• _Latihan_
Bisakah Anda menyambung teks di bawah tentang nalar kritis dalam mencari kebenaran, mulai setelah kalimat terakhirnya?
──────── Teks yang Diberikan
Setelah menjelaskan peredaan anatara agama-agama. Sang Maha Guru menjelaskan bagaimana orang mencari kebenaran. Seabagian orang menggunakan metafisika dalam mencari kebenaran, sebagian yang lain memakai pendekatan naturalis. Beliau menggabkan sebuah bagan tetang perolehan suatu kebenaran atau ilmu seperti di bawah ini:




Dari tabel tersebut kita bisa melihat bahwa ada dua golongan dalam mencari kebenaran yaitu melalui metafisik/ magis dan natural/ naif, kedua cara tersebut kadangkala sulit dipertemukan atau sering berseberangan pendapat. Nah muncullah nalar kritis yaitu meragukan ilmu natural dan metafisik dalam bahasa lainnya mencari kebenaran dalam kebenaran. 

Di UIN Sunan Kalijaga Yogyakarta di kembangkan pola pemikiran nalar kritis tersebut. Menurut Fazlur Rahman, cara mengembangkan nalar kritis tersebut adalah dengan melalui kritik sejarah atau sering kita sebut teorinya yaitu doble movement (Dua Goyangan). Yang dimaksud dengan dua goyangan yaitu melihat teks seperti pada saat masa turunnya teks dan di bandingkan dengan teks dibaca pada zaman ini. 

Tokoh nalar kritis lainnya yaitu Mansour Faqih, dengan paham humanisasi dan leberasinya. Kemudian, Tokoh selanjutnya yaitu Athiyah Abrosiyah, Beliau berpesan agar umat Islam tidak jumud maka perlu universalisme Islamyang menghargai kesetaraan, kesamaan, keadilan, dan demokrasi.
────────────────
──────── Baris Tersimpan
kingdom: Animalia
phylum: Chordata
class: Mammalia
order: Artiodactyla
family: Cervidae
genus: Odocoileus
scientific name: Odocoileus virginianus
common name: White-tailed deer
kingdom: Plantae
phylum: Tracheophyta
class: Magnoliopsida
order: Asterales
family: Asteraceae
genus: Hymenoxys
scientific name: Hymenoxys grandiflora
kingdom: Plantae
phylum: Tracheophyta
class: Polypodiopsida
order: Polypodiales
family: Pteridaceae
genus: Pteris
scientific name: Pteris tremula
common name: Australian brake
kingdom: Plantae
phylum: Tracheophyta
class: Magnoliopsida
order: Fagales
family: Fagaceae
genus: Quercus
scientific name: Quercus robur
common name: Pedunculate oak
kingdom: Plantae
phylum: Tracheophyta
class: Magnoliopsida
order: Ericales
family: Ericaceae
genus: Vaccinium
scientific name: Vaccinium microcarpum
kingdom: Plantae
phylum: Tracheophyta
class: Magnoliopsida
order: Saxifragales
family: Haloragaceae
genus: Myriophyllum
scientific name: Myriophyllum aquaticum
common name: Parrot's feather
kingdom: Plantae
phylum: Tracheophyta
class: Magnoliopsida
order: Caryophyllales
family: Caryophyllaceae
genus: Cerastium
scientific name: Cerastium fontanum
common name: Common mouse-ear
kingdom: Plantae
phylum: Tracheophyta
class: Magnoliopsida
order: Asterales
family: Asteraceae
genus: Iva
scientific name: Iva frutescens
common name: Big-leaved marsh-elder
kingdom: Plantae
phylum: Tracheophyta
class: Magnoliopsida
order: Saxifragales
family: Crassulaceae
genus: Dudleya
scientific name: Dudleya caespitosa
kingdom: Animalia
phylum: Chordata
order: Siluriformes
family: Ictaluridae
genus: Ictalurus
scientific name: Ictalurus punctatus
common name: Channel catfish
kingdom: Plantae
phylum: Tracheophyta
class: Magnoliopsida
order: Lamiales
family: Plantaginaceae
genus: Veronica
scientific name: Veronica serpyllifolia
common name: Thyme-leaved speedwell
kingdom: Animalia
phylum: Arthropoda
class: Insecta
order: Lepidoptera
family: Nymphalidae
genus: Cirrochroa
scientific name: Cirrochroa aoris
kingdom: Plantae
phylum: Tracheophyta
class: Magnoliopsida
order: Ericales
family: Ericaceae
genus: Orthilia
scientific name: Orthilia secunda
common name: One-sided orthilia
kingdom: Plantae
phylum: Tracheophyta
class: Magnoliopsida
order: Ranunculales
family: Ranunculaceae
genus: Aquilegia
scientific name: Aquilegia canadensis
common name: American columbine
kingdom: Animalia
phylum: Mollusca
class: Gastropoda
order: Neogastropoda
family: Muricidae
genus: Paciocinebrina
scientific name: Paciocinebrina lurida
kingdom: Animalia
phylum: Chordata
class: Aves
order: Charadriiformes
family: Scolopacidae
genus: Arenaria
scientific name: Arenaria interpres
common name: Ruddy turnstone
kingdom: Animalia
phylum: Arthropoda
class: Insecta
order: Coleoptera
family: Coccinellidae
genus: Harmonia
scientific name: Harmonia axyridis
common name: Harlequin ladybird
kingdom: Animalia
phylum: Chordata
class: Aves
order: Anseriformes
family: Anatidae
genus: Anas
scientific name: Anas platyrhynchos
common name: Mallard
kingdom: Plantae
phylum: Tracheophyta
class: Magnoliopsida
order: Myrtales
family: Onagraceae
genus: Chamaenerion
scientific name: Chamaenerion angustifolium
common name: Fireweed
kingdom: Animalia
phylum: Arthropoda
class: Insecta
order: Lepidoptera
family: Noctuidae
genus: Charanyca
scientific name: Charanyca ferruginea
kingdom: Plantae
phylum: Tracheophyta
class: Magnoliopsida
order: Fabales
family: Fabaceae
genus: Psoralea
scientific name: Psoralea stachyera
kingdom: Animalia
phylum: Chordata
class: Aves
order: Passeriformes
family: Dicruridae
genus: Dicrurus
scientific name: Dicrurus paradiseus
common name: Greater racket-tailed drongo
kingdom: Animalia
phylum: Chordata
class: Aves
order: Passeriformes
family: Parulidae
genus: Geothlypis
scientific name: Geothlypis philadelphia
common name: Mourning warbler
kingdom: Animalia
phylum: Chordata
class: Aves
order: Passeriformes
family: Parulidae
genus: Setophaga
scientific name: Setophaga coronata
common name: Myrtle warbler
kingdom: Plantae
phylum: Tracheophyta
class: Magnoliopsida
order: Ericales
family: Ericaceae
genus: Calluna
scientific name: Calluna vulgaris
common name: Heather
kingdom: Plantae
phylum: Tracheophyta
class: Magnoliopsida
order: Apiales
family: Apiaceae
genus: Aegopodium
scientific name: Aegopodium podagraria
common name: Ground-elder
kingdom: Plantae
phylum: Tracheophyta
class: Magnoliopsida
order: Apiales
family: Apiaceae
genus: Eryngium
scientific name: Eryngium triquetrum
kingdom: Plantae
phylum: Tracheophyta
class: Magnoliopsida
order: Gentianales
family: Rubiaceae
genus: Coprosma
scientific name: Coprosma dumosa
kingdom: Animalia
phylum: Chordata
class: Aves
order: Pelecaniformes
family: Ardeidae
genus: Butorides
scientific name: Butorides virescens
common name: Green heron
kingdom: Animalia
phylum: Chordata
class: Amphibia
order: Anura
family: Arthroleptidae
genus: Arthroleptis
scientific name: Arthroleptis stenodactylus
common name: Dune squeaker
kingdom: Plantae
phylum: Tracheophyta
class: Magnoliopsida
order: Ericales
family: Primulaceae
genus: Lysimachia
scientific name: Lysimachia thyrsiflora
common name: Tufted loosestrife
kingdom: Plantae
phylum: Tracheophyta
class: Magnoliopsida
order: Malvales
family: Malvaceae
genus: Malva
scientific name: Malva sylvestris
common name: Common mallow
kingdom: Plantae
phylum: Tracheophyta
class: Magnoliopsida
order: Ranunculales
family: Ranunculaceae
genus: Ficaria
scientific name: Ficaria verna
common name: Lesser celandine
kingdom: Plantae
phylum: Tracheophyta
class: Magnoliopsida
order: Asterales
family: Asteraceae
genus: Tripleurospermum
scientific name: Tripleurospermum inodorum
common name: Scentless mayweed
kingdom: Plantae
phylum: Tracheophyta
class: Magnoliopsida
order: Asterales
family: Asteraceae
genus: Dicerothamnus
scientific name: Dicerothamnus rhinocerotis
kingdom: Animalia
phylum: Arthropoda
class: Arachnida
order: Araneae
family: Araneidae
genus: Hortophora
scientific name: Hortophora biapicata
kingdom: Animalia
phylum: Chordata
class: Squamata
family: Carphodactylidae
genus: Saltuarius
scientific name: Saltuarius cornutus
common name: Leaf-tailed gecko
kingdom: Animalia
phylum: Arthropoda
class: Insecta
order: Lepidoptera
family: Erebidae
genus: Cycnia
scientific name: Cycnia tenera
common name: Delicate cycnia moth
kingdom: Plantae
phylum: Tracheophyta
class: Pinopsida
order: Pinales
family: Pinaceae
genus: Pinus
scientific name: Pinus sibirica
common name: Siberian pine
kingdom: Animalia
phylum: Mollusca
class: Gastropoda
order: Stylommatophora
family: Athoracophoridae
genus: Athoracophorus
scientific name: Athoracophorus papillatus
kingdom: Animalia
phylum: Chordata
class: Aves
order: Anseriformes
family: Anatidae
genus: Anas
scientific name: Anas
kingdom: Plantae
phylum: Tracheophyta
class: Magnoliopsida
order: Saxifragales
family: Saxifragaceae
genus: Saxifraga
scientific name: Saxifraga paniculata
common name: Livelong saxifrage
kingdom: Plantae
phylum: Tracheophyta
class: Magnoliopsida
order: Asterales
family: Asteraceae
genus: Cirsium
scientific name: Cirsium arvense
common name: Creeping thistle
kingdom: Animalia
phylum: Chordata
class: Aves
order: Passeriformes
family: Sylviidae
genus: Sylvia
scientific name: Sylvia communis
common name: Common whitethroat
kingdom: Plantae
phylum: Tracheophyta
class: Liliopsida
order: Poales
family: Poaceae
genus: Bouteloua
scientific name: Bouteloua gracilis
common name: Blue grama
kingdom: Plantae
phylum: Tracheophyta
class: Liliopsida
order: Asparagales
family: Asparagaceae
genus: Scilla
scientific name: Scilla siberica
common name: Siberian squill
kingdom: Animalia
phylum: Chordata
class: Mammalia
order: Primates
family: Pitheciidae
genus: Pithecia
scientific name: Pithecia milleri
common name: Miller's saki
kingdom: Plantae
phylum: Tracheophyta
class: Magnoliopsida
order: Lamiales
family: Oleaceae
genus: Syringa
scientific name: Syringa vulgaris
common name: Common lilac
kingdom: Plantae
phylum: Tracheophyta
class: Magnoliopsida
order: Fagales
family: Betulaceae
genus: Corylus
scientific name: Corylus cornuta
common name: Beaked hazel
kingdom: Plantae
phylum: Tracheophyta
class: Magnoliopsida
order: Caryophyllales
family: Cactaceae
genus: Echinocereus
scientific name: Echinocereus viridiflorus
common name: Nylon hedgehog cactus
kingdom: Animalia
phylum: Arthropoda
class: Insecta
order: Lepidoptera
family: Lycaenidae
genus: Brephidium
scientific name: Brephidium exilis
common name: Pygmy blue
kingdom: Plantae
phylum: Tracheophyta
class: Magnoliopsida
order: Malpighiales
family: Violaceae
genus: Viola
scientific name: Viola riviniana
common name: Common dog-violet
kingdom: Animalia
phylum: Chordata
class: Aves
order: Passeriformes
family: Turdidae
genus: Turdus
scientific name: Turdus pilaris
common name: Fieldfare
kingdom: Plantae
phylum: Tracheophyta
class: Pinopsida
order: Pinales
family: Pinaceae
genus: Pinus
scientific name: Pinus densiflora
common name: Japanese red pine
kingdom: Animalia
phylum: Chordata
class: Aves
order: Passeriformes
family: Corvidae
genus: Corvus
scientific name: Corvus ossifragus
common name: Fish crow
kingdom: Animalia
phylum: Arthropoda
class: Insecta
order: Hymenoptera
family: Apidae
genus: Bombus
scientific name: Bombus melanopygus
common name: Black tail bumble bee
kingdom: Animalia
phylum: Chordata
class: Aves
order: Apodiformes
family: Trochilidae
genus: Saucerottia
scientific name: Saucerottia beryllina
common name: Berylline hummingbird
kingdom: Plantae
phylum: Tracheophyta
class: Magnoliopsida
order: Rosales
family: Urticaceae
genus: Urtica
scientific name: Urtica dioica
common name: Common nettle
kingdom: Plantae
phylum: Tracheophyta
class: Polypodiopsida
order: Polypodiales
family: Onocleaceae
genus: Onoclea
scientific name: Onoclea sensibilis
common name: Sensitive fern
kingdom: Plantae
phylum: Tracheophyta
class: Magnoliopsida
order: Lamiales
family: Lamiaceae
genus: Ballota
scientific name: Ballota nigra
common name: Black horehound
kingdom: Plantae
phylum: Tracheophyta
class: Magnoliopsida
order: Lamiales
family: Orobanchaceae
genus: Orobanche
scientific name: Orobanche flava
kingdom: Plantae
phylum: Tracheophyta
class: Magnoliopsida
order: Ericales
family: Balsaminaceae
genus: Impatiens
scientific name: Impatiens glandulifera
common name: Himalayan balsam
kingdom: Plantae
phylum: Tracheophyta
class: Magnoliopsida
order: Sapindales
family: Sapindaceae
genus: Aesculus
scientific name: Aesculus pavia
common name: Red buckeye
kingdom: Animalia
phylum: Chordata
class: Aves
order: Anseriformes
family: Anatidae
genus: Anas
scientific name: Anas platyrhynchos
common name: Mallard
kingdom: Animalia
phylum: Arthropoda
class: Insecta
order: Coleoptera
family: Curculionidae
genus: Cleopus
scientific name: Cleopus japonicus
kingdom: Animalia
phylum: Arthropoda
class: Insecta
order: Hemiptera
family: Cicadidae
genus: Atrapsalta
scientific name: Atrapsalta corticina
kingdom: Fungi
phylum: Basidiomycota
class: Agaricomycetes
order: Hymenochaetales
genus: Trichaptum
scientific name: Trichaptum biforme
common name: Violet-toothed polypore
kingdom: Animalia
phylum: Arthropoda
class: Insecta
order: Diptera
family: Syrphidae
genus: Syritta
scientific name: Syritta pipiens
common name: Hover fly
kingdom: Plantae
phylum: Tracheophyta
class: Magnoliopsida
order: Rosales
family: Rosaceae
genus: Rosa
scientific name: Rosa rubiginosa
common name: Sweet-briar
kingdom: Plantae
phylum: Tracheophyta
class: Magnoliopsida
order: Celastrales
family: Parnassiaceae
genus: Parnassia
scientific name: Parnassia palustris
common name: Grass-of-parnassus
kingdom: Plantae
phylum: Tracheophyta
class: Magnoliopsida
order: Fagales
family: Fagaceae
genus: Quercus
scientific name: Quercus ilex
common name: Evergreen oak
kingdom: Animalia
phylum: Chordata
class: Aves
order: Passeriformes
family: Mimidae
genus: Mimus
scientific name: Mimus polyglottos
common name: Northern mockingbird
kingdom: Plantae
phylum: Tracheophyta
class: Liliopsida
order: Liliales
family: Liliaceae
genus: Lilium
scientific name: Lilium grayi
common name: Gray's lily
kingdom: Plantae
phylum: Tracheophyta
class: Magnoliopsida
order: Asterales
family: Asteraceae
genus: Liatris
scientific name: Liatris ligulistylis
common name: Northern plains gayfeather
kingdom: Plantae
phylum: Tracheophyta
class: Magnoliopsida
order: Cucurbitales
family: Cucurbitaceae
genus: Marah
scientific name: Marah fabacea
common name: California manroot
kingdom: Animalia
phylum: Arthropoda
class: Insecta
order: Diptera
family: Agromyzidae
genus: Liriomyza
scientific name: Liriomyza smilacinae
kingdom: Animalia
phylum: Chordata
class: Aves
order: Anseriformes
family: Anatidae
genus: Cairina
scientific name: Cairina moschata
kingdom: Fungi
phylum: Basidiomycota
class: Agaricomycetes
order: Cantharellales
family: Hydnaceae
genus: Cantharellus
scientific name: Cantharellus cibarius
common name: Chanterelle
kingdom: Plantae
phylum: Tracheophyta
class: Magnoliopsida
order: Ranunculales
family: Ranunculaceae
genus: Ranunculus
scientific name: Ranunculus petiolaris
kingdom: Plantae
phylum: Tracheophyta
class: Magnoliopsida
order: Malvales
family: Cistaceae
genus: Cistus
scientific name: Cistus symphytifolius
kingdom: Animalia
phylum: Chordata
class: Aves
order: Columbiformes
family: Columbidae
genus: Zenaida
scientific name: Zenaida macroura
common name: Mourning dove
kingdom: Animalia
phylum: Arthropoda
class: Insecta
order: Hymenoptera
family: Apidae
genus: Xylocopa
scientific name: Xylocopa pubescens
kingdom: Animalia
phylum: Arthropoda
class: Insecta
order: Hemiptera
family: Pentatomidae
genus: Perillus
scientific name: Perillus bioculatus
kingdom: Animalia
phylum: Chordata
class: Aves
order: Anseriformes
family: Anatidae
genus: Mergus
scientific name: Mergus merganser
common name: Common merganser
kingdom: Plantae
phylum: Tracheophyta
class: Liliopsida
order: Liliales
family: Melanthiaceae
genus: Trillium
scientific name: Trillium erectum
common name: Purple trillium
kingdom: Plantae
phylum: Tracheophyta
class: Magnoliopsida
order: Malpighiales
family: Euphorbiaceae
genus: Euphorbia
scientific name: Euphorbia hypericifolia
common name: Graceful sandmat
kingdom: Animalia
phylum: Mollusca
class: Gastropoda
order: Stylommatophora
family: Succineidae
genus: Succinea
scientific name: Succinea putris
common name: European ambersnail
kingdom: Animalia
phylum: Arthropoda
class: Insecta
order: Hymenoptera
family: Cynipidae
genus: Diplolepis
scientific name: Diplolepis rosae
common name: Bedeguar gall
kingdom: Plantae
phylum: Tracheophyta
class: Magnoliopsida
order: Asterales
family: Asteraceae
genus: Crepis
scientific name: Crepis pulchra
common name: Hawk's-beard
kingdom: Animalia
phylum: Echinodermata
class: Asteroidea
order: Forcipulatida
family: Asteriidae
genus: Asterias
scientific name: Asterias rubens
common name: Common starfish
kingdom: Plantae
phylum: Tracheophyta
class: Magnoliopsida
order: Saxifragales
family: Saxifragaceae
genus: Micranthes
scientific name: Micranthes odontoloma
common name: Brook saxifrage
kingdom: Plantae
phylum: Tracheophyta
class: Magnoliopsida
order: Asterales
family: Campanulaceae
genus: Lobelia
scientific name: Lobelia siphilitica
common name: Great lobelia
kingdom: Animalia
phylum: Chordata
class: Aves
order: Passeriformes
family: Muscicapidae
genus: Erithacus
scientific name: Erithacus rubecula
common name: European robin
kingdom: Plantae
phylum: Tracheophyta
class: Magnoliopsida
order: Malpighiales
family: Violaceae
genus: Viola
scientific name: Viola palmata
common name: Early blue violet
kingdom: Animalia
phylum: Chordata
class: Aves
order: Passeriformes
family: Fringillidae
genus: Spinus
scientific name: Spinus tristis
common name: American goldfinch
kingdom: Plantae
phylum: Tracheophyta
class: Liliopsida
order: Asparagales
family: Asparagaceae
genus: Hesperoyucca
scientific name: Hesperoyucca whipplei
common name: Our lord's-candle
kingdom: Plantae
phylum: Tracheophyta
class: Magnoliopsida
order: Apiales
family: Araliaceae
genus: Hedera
────────────────
• _Hasil_
Setelah menerangkan panjang lebar tentang usaha mencari kebenaran dalam kebenaran, Sang Maha Guru membagi kami menjadi 5 kelompok, beliau menerapkan teori Active Learning, Kami tiap kelompok memposisikan sebagai : Mbah Maridjan, BMKG, Ngarsa Dalem (Pemda), MUI, dan masyarakat. Kami diminta mendiskusikan pandangan masing-masing komponen tersebut terhadap bencana Merapi dan mempresentasikannya. 

Saya (Dedi Wahyudi) mendapat kelompok BMKG, menurut pandangan BMKG, Merapi dalam kondisi awas. Sekarang karakter dari merapi sendiri sulit diprediksi dan tidak bisa dipantau secara pasti sebab merapi beraktifitas diluar kewajaran. Belum ada alat yang bisa mendeteksi atau memantau aktifitas merapi secara detail dan akurat. Aktifitas Alam tersebut tidak seperti fotokopi atau ulangan kejadian masa lalu yang mudah diperhitungkan. Seandainya gejala alam itu ulangan masa lalu maka gak akan terjadi musibah maut tersebut. 

Ilmu manusia itru sedikit dan terbatas. BMKG sudah berusaha maksimal dan hanya bisa meminimalisir bencana merapi berdasarkan peralatan-peralatan yang dimilikinya. Penanggulangan bencana sekarangh karena merapi sulit di tebak maka hany seperti spekulatif semata. Jadi BMKG sudah berusaha semaksimal mungkin menjalankan tugasnya hanya saja alam yang mulai tidak bersahabat.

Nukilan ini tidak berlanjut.